In the case of Somali, Abiy used federal troops, in blatant disregard of the constitution, to remove brutish Chief Administrator Abdi Mohammed Omer. The relationship between the federal government and Tigray is also tenuous, exemplified by the sidelining of the region during the Eritrea normalization, and in the detention of a group of Federal Police that tried to enter Tigray without consent.
The relationship between the federal government and Tigray is also tenuous
Although rightfully condemned by Abiy for their authoritarian methods, the EPRDF’s previous leaders have also, at times, used force judiciously, and, above all, for sound reasons: to maintain law and order, defend the nation, and disrupt anti-constitutional activity that threatened the federation.

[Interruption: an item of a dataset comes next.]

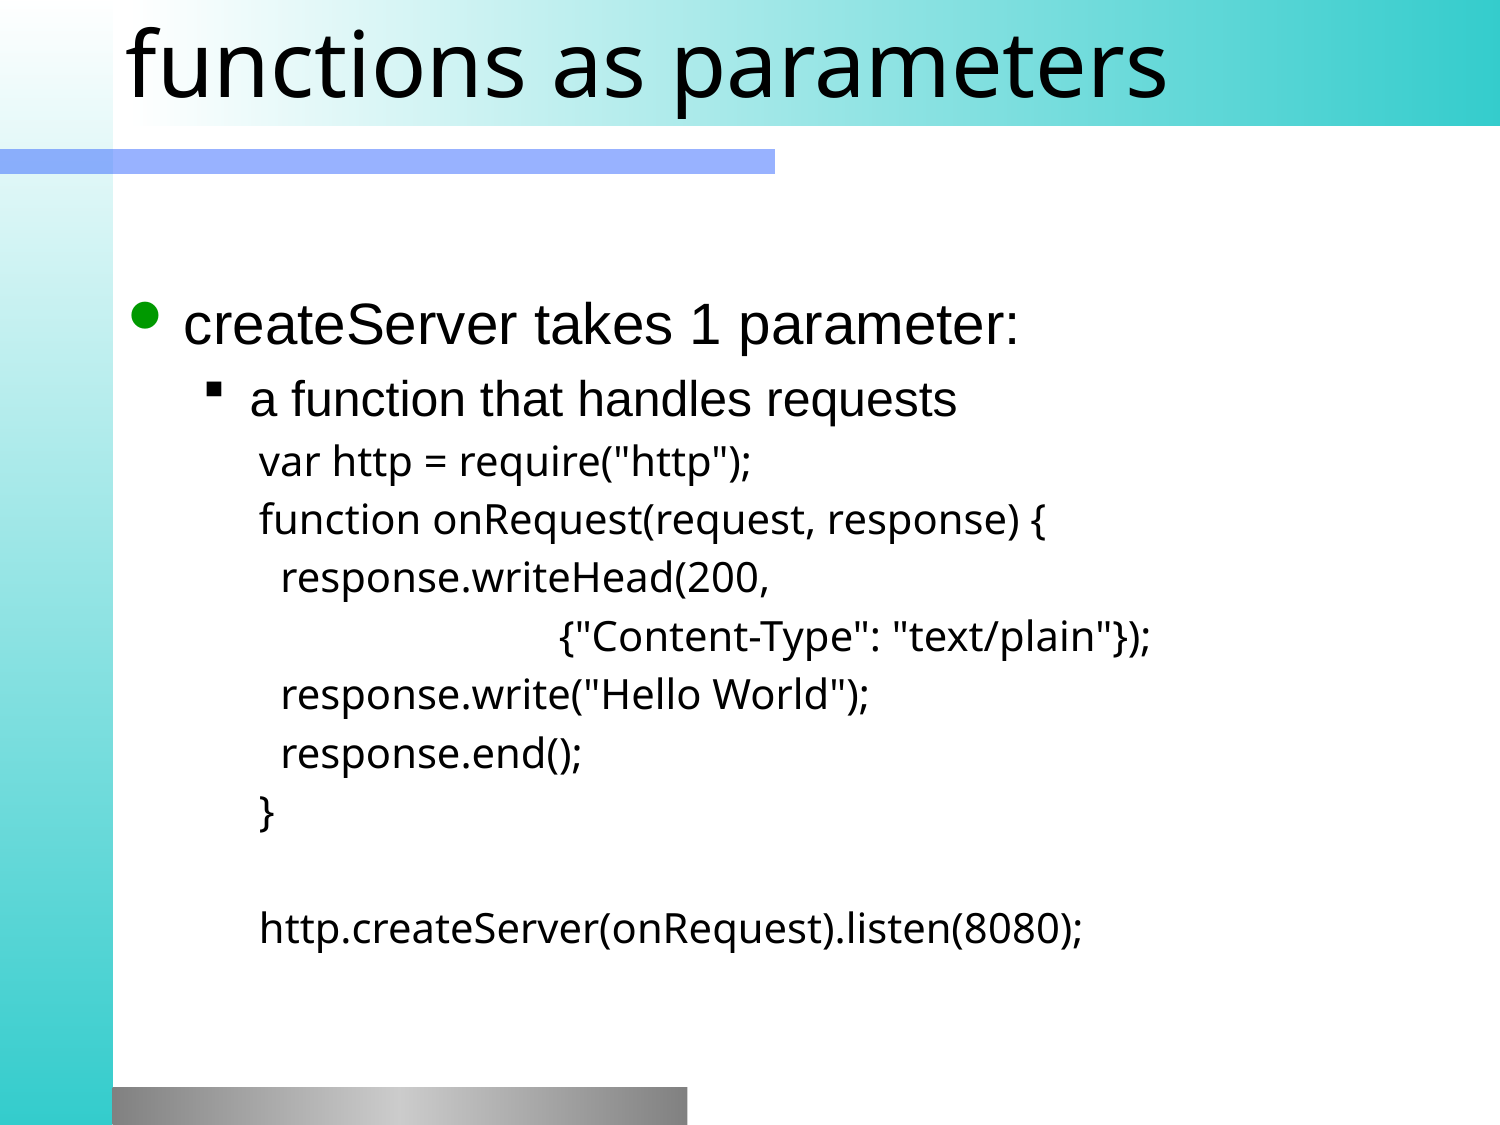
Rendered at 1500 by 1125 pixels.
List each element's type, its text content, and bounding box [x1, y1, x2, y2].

list createServer takes 1 parameter: a function that handles requests var http = require("http"); function onRequest(request, response) { response.writeHead(200, {"Content-Type": "text/plain"}); response.write("Hello World"); response.end(); } http.createServer(onRequest).listen(8080); [112, 278, 1450, 1073]
title functions as parameters [110, 0, 1424, 126]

Abiy and his activist vanguard have quickly discovered that they also have to ruthlessly apply the power of the federal government to manage Ethiopia. But up until the present moment, it is by no means clear what vision of the Ethiopian state it is that they are forcefully trying to secure.
The irony of Ethiopian politics today is that the Prime Minister is visiting Saudi, while Ethiopians are massacring each other on the outskirts of our capital. Our air force is bombing Al Shabaab in Somalia, while our security apparatus is in feckless turmoil at home.
Since our gravest national threats are domestic, if he hopes to become a great Ethiopian statesman, the Prime Minister is best-advised to look inwards at the horror, rather than reach outwards to acclaim.